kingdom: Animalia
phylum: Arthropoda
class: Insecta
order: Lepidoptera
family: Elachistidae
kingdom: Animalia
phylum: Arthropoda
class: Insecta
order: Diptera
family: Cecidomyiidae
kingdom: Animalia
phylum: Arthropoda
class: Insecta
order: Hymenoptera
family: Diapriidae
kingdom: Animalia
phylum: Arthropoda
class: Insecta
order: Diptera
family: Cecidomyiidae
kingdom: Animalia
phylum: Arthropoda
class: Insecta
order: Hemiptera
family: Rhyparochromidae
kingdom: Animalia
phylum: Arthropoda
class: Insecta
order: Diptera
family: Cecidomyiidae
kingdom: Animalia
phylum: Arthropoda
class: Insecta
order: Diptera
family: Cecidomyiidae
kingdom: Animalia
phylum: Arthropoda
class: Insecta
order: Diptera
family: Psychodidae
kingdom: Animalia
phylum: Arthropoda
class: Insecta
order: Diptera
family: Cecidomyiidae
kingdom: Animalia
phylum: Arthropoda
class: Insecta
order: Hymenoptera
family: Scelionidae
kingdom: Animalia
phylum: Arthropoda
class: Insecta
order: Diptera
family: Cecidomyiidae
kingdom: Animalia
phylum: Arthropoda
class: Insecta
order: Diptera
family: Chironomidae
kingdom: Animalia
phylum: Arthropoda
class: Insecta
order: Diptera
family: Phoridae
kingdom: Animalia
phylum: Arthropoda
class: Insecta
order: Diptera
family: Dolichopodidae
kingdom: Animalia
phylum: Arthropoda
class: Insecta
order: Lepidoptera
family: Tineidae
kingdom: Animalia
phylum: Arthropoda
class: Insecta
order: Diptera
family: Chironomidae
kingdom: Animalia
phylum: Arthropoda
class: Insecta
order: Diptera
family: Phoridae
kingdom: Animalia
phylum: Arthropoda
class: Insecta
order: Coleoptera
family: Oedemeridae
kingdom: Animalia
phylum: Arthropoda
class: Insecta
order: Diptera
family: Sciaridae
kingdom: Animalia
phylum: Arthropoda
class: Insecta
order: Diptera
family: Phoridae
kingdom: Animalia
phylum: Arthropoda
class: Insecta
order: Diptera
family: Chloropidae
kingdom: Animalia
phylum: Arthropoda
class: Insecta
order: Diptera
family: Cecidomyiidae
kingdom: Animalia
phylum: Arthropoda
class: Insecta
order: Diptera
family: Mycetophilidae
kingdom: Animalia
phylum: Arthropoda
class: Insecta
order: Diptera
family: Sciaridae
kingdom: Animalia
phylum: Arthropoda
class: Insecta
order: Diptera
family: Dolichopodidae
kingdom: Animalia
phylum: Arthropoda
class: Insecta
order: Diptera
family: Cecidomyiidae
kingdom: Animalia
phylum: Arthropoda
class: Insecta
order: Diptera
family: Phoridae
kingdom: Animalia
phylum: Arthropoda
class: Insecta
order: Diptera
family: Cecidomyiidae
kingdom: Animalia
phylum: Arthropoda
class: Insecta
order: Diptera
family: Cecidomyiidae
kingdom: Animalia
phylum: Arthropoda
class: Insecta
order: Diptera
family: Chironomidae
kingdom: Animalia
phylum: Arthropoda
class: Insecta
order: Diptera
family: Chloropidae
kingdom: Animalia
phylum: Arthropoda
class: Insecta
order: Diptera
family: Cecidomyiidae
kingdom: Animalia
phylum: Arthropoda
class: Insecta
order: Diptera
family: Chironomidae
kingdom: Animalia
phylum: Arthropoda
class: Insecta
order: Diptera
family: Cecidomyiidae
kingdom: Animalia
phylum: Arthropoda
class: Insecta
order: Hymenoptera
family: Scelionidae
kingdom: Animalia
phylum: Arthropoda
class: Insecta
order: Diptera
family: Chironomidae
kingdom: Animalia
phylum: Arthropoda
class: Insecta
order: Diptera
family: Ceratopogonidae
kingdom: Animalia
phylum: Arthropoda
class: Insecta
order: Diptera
--------------------------------
Aim of the task:
Rewrite the material above, changing every "phylum" to "division" and leaving everything else as it is.

The solution:
kingdom: Animalia
division: Arthropoda
class: Insecta
order: Lepidoptera
family: Elachistidae
kingdom: Animalia
division: Arthropoda
class: Insecta
order: Diptera
family: Cecidomyiidae
kingdom: Animalia
division: Arthropoda
class: Insecta
order: Hymenoptera
family: Diapriidae
kingdom: Animalia
division: Arthropoda
class: Insecta
order: Diptera
family: Cecidomyiidae
kingdom: Animalia
division: Arthropoda
class: Insecta
order: Hemiptera
family: Rhyparochromidae
kingdom: Animalia
division: Arthropoda
class: Insecta
order: Diptera
family: Cecidomyiidae
kingdom: Animalia
division: Arthropoda
class: Insecta
order: Diptera
family: Cecidomyiidae
kingdom: Animalia
division: Arthropoda
class: Insecta
order: Diptera
family: Psychodidae
kingdom: Animalia
division: Arthropoda
class: Insecta
order: Diptera
family: Cecidomyiidae
kingdom: Animalia
division: Arthropoda
class: Insecta
order: Hymenoptera
family: Scelionidae
kingdom: Animalia
division: Arthropoda
class: Insecta
order: Diptera
family: Cecidomyiidae
kingdom: Animalia
division: Arthropoda
class: Insecta
order: Diptera
family: Chironomidae
kingdom: Animalia
division: Arthropoda
class: Insecta
order: Diptera
family: Phoridae
kingdom: Animalia
division: Arthropoda
class: Insecta
order: Diptera
family: Dolichopodidae
kingdom: Animalia
division: Arthropoda
class: Insecta
order: Lepidoptera
family: Tineidae
kingdom: Animalia
division: Arthropoda
class: Insecta
order: Diptera
family: Chironomidae
kingdom: Animalia
division: Arthropoda
class: Insecta
order: Diptera
family: Phoridae
kingdom: Animalia
division: Arthropoda
class: Insecta
order: Coleoptera
family: Oedemeridae
kingdom: Animalia
division: Arthropoda
class: Insecta
order: Diptera
family: Sciaridae
kingdom: Animalia
division: Arthropoda
class: Insecta
order: Diptera
family: Phoridae
kingdom: Animalia
division: Arthropoda
class: Insecta
order: Diptera
family: Chloropidae
kingdom: Animalia
division: Arthropoda
class: Insecta
order: Diptera
family: Cecidomyiidae
kingdom: Animalia
division: Arthropoda
class: Insecta
order: Diptera
family: Mycetophilidae
kingdom: Animalia
division: Arthropoda
class: Insecta
order: Diptera
family: Sciaridae
kingdom: Animalia
division: Arthropoda
class: Insecta
order: Diptera
family: Dolichopodidae
kingdom: Animalia
division: Arthropoda
class: Insecta
order: Diptera
family: Cecidomyiidae
kingdom: Animalia
division: Arthropoda
class: Insecta
order: Diptera
family: Phoridae
kingdom: Animalia
division: Arthropoda
class: Insecta
order: Diptera
family: Cecidomyiidae
kingdom: Animalia
division: Arthropoda
class: Insecta
order: Diptera
family: Cecidomyiidae
kingdom: Animalia
division: Arthropoda
class: Insecta
order: Diptera
family: Chironomidae
kingdom: Animalia
division: Arthropoda
class: Insecta
order: Diptera
family: Chloropidae
kingdom: Animalia
division: Arthropoda
class: Insecta
order: Diptera
family: Cecidomyiidae
kingdom: Animalia
division: Arthropoda
class: Insecta
order: Diptera
family: Chironomidae
kingdom: Animalia
division: Arthropoda
class: Insecta
order: Diptera
family: Cecidomyiidae
kingdom: Animalia
division: Arthropoda
class: Insecta
order: Hymenoptera
family: Scelionidae
kingdom: Animalia
division: Arthropoda
class: Insecta
order: Diptera
family: Chironomidae
kingdom: Animalia
division: Arthropoda
class: Insecta
order: Diptera
family: Ceratopogonidae
kingdom: Animalia
division: Arthropoda
class: Insecta
order: Diptera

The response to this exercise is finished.